The overly optimistic newspaper editor predicted Avard would have a population of thirty-five hundred within a year and that it and St. Louis would be the largest cities on the Frisco route. However, Avard only had 250 residents in 1909. The town served as a cattle- and agricultural products-shipping center for a large area. For years the broomcorn warehouse had a thriving business. It was reported that farmers were coming from as far as forty miles away to sell their broomcorn to Avard's Gerlach Mercantile Company. In 1904 the newspaper reported that thirty-two wagon loads of the product, valued at one thousand dollars, had been delivered to Gerlach's warehouse.
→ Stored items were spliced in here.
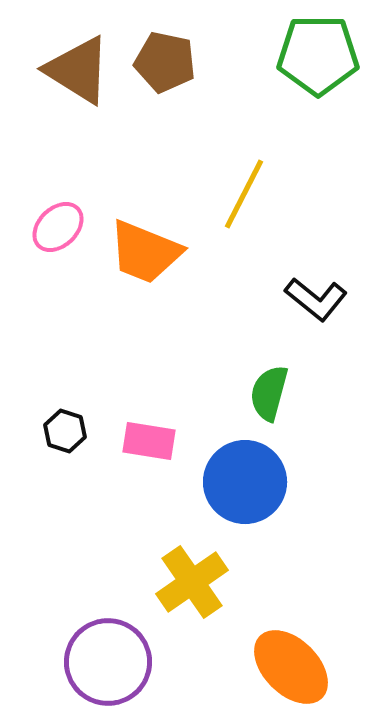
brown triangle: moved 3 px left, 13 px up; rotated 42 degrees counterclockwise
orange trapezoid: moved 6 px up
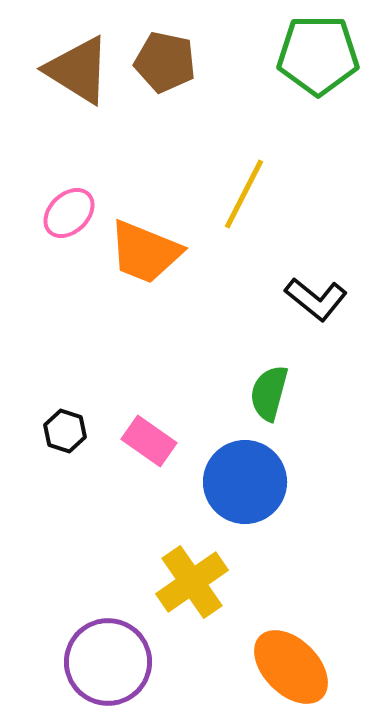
pink ellipse: moved 11 px right, 14 px up
pink rectangle: rotated 26 degrees clockwise
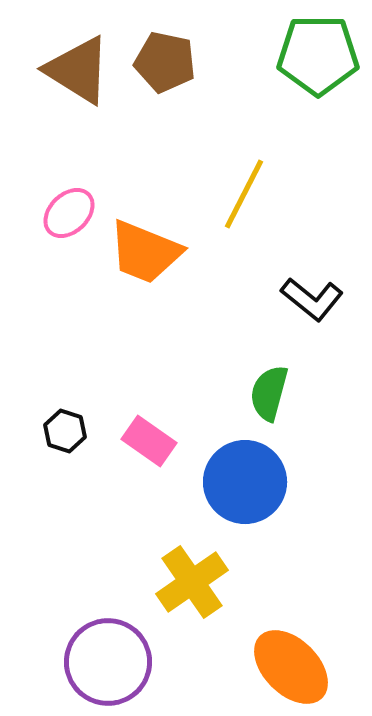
black L-shape: moved 4 px left
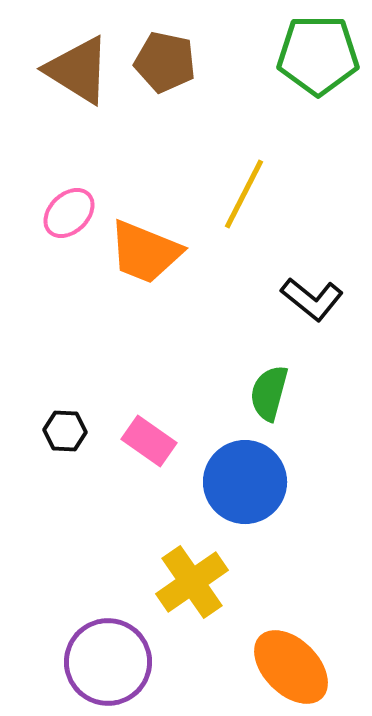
black hexagon: rotated 15 degrees counterclockwise
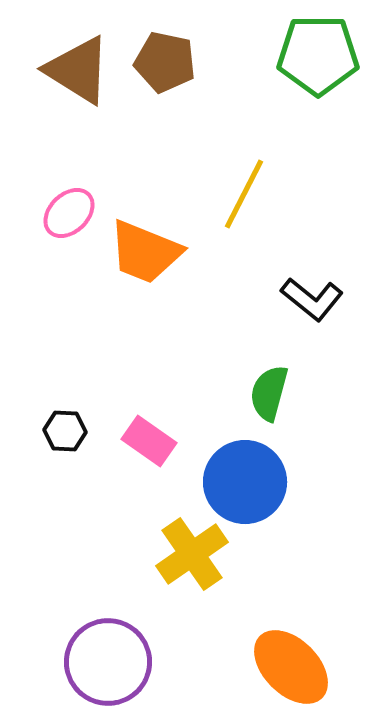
yellow cross: moved 28 px up
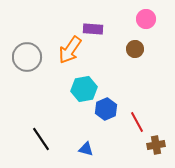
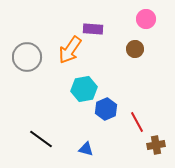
black line: rotated 20 degrees counterclockwise
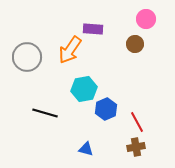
brown circle: moved 5 px up
black line: moved 4 px right, 26 px up; rotated 20 degrees counterclockwise
brown cross: moved 20 px left, 2 px down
Avard prospered as an agricultural center and railroad transfer point from its founding in 1904 until the mid-1930s. In that decade Avard, like many farming towns, declined because of the nation's economic depression, devastating drought and dust storms, the resulting farm consolidation, and an improved national transportation system. The town was further devastated when tornadoes struck different parts of the community in 1943 and 1944. Avard's public school district, Number 140, had been organized on June 29, 1894. The school, a victim of school consolidation, graduated its last class in 1968.

By 1990 Avard's population had dwindled to thirty-seven residents who lived in eleven owner-occupied housing units. The 2000 census recorded a population of twenty-six. At the beginning of the twenty-first century Avard had one business establishment, a 300,000-bushel wheat elevator, that was a substation of the Alva Farmers' Co-Op Association.

SEE ALSO: CHEROKEE OUTLET OPENING, SETTLEMENT PATTERNS.

BIBLIOGRAPHY: Avard (Oklahoma) Tribune, 2 June and 1 December 1904. Mildred Julian Hager, et al., comps., Woods (M) County Oklahoma Schools (N.p., 1997). George A. Shirk, Oklahoma Place Names (2d ed.; Norman: University of Oklahoma Press, 1974).